*Passage provided*
Next wave of US states set to reopen as coronavirus could push jobless rate to 16 percent

Georgia, Oklahoma, Alaska and South Carolina have already forged ahead to restart their economies

Another wave of states prepared to ease coronavirus restrictions on U.S. commerce this week, despite health experts warning there is still too little diagnostic testing, while the White House forecast a staggering jump in the nation's monthly jobless rate.

Colorado, Mississippi, Minnesota, Montana and Tennessee were set to join several other states in reopening businesses without the means to screen systematically for infected people who may be contagious but asymptomatic, and to trace their contacts with others they might have exposed.

Many merchants have voiced ambivalence about returning to work absent the prerequisite public health measures authorities have advocated.

"I would stay home if the government encouraged that, but they're not. They're saying, 'Hey, the best thing to do is go back to work, even though it might be risky,'" Royal Rose, 39, owner of a tattoo studio in Greeley, Colorado, told Reuters.

Rose said she was reopening her shop after closing a month ago, not because she wants to but because bills are piling up and she feels she has no choice.

US storm
Reuters

Georgia, Oklahoma, Alaska and South Carolina have already forged ahead to restart their economies following weeks of mandatory lockdowns that have thrown nearly one in six American workers out of their jobs.

Public health authorities say increasing human interactions and economic activity now - without the means to do so safely - will only backfire, sparking a new surge of infections just as social-distancing measures appear to be bringing coronavirus outbreaks under control.

Medical experts say strict adherence to business closures and stay-at-home orders imposed over the past several weeks by governors in 42 of 50 states have worked to level off rates of hospitalizations and admissions to intensive care units.

Still the number of known U.S. infections climbed higher on Sunday, topping 960,000 as the number of lives lost to COVID-19, the highly contagious respiratory illness caused by the virus, surpassed 54,700.

*Material supplied*
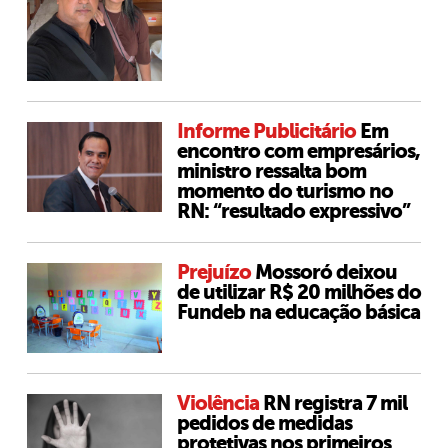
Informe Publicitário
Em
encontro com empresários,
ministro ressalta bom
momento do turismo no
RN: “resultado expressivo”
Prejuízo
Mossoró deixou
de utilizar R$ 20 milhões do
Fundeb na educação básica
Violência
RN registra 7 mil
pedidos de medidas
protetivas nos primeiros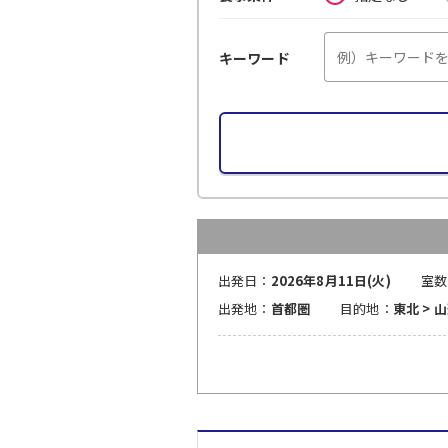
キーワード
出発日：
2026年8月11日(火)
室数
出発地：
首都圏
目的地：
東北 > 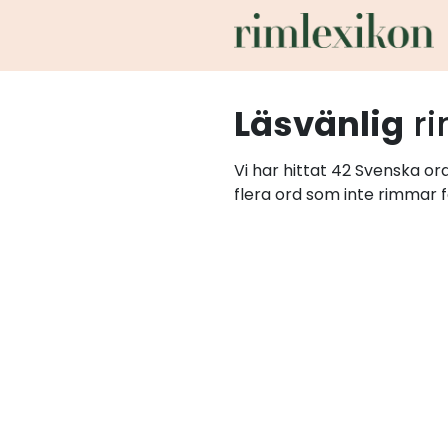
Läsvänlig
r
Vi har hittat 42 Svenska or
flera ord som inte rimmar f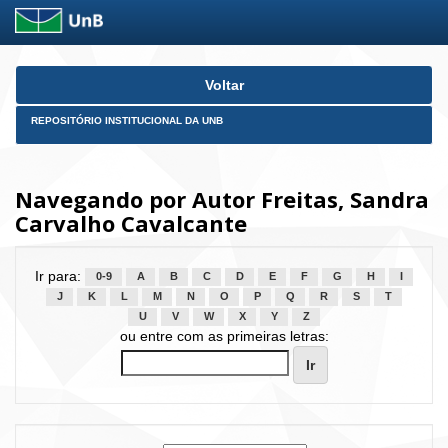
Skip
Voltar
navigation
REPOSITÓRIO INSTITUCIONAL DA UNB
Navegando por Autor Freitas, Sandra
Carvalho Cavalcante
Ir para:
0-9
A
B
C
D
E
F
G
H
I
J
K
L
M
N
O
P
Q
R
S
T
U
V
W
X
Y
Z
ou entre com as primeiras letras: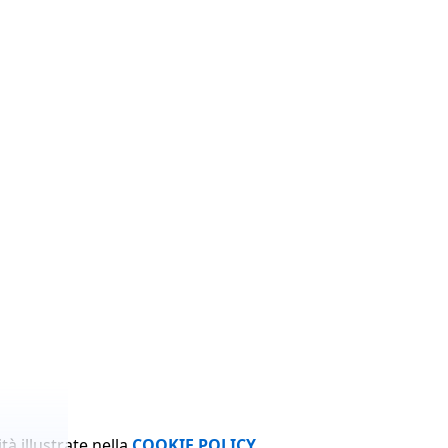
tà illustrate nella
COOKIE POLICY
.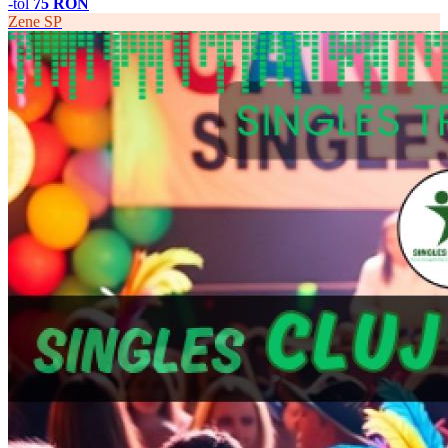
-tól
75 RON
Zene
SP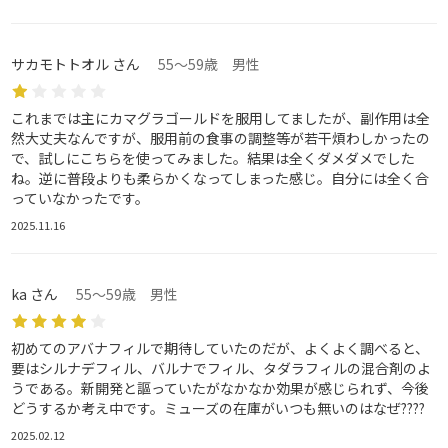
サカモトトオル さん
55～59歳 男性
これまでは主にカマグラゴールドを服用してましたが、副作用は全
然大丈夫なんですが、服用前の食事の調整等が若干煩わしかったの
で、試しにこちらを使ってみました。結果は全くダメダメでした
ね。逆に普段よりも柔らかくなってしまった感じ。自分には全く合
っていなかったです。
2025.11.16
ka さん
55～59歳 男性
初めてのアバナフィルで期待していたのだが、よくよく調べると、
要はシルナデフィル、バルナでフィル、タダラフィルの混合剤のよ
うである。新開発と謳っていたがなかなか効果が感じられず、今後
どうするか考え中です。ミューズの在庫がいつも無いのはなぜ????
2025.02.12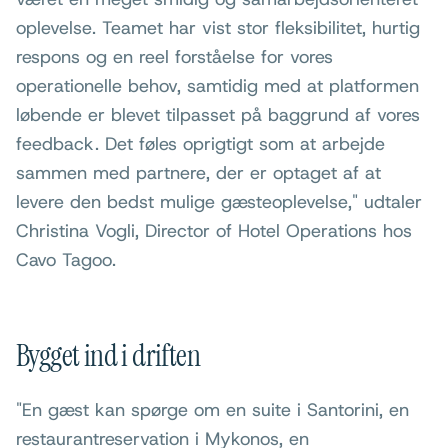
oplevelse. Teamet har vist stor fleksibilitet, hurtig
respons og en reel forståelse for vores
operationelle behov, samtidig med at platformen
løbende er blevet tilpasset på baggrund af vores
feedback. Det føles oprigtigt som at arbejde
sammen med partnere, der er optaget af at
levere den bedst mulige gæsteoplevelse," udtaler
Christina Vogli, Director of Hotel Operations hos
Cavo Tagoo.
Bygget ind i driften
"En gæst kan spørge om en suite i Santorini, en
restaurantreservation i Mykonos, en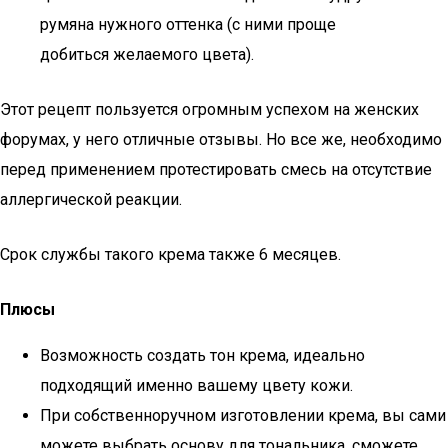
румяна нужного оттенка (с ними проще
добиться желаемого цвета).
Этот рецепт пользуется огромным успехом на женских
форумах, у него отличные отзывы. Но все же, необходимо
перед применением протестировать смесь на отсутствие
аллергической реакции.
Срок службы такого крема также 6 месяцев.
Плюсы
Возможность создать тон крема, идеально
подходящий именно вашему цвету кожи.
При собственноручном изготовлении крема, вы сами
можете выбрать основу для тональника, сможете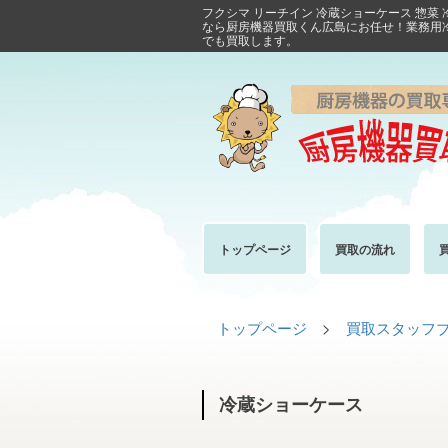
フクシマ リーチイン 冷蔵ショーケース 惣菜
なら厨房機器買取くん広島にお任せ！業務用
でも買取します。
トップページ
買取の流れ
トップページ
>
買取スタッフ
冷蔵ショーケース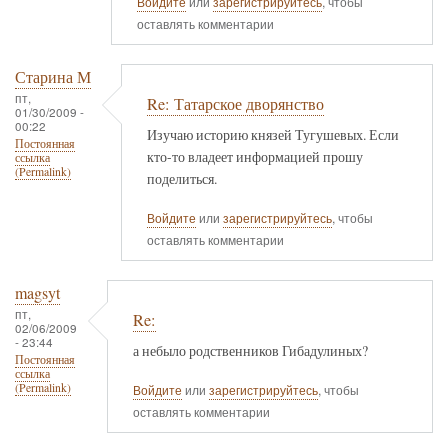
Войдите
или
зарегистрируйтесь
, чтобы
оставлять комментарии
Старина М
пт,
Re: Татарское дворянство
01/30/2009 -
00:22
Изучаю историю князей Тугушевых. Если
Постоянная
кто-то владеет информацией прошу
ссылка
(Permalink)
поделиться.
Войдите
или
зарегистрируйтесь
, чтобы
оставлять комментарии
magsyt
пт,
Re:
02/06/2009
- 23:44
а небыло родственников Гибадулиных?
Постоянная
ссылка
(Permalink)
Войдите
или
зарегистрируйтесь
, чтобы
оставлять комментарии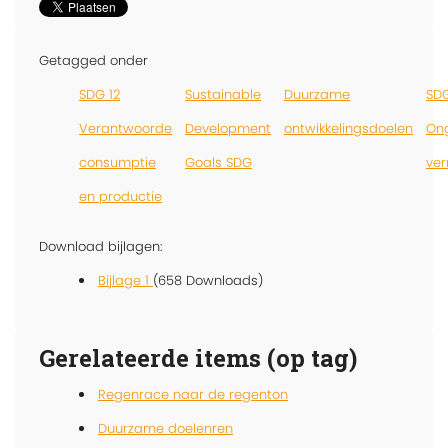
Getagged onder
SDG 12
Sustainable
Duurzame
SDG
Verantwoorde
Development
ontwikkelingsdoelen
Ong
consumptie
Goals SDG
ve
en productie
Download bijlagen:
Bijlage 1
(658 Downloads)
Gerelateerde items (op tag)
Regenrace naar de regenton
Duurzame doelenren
--
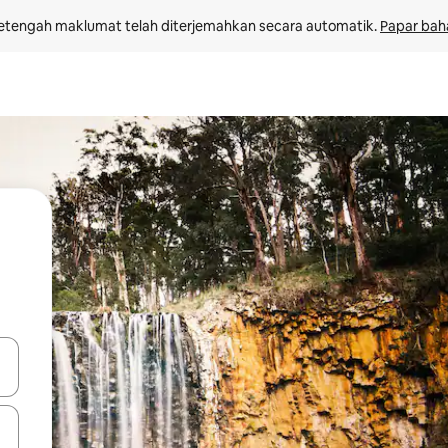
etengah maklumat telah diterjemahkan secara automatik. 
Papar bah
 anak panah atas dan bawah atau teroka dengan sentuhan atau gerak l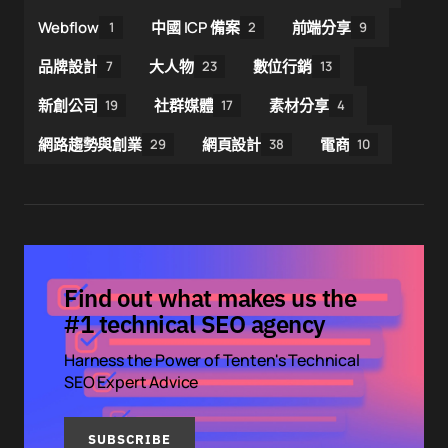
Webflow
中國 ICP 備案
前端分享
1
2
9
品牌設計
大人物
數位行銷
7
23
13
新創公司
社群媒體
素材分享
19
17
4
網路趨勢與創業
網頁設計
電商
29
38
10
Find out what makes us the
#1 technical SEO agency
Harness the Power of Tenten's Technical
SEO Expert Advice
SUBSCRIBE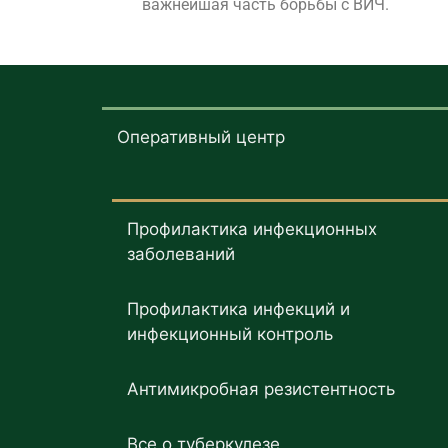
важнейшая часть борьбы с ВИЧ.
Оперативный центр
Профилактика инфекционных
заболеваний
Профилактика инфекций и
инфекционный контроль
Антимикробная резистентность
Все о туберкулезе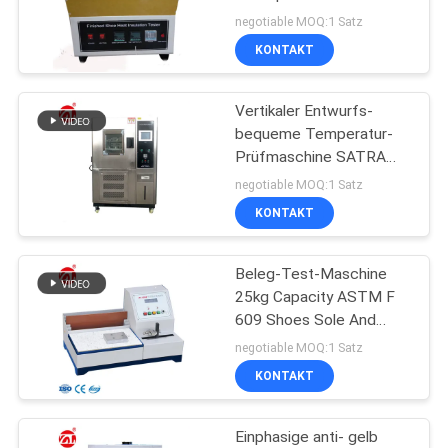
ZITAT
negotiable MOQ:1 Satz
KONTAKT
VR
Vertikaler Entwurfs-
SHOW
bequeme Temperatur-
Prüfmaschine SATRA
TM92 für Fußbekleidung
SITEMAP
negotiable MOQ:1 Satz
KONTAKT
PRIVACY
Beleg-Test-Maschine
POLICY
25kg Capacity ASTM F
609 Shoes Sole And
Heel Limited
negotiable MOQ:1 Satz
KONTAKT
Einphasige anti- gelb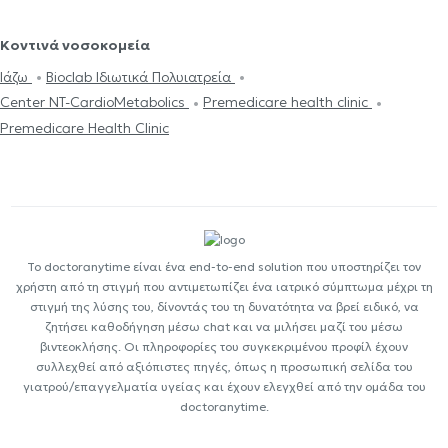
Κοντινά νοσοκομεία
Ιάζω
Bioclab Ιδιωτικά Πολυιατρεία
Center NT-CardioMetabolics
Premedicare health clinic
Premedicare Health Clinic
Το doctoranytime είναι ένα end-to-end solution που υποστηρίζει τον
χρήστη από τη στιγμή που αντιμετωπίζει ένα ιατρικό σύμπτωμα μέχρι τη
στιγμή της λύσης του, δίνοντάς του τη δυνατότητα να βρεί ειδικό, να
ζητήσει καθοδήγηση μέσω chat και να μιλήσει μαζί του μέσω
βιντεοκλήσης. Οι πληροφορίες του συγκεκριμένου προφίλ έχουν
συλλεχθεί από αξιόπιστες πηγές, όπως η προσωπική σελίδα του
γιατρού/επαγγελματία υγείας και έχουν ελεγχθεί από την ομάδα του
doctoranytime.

*Your objective*
In the article about U.S. states reopening, which five states were set to join others in reopening businesses this week?

*Solution for this problem*
Colorado, Mississippi, Minnesota, Montana and Tennessee.